Chapter 8: The Trouble with Distributed Systems
Summary: This chapter explores the fundamental challenges of building reliable systems on top of unreliable components, focusing on partial failures, network delays, clock drift, and process pauses.
Sources: chapter8
Last updated: 2026-04-17
Key Themes
Faults and Partial Failures
In a single-node system, software usually either works or crashes. In a distributed system, partial-failures are common: some parts of the system are broken while others work fine. These failures are non-deterministic and can be difficult to detect (source: chapter8, p. 275).
Unreliable Networks
Distributed systems communicate via asynchronous networks, which are unreliable-networks. Packets can be lost, delayed, reordered, or duplicated. The only way to detect a failure is through a timeout, which cannot distinguish between a crashed node, a network fault, or a slow response (source: chapter8, p. 278).
Unreliable Clocks
Nodes in a distributed system have their own local unreliable-clocks (quartz oscillators) which drift at different rates. Time-of-day clocks can jump backward (e.g., due to NTP synchronization), making them dangerous for ordering events across nodes. logical-clocks are often a safer alternative for ordering (source: chapter8, p. 291).

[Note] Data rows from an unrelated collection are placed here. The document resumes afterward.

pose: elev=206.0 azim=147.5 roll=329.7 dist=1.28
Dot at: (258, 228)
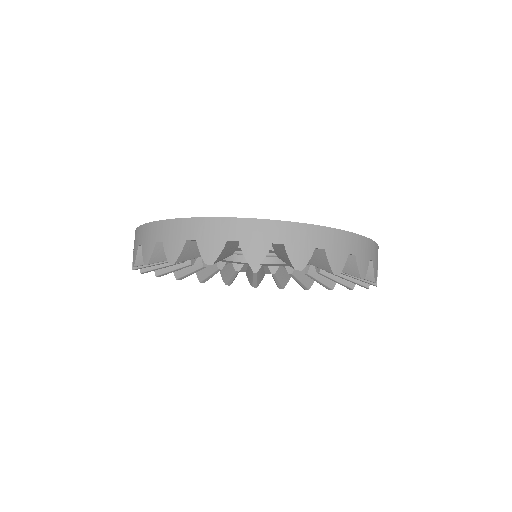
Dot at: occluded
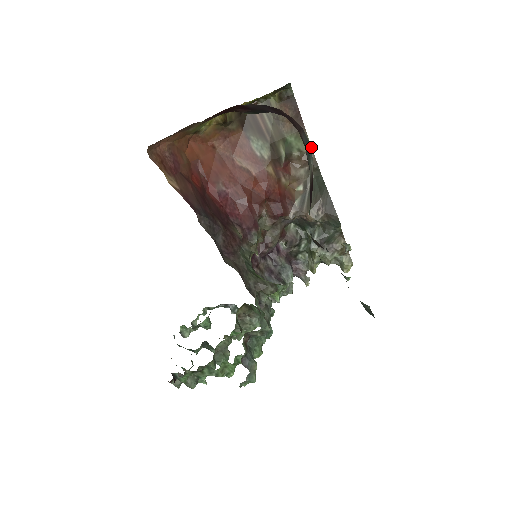
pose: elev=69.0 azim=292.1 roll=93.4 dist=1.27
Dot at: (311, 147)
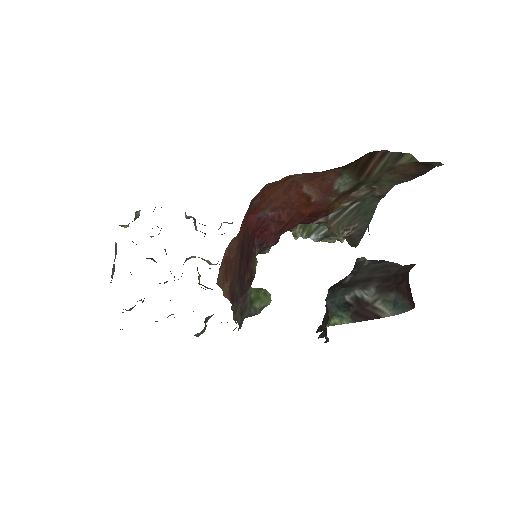
Dot at: occluded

Knowledge, Truth, and Lies
In a distributed system, a node cannot know anything for sure; it can only make inferences based on the messages it receives. Truth is often defined by a quorum—a majority of nodes must agree on a fact (source: chapter8, p. 300).
- fencing-tokens: Used to ensure that a node whose lease has expired cannot perform actions that interfere with its successor (source: chapter8, p. 303).
- byzantine-faults: Nodes that may lie or act maliciously, as opposed to simply crashing (source: chapter8, p. 304).
System Models
To reason about distributed algorithms, we use system-models that formalize assumptions about timing (synchronous, partially synchronous, asynchronous) and failures (crash-stop, crash-recovery, Byzantine) (source: chapter8, p. 306).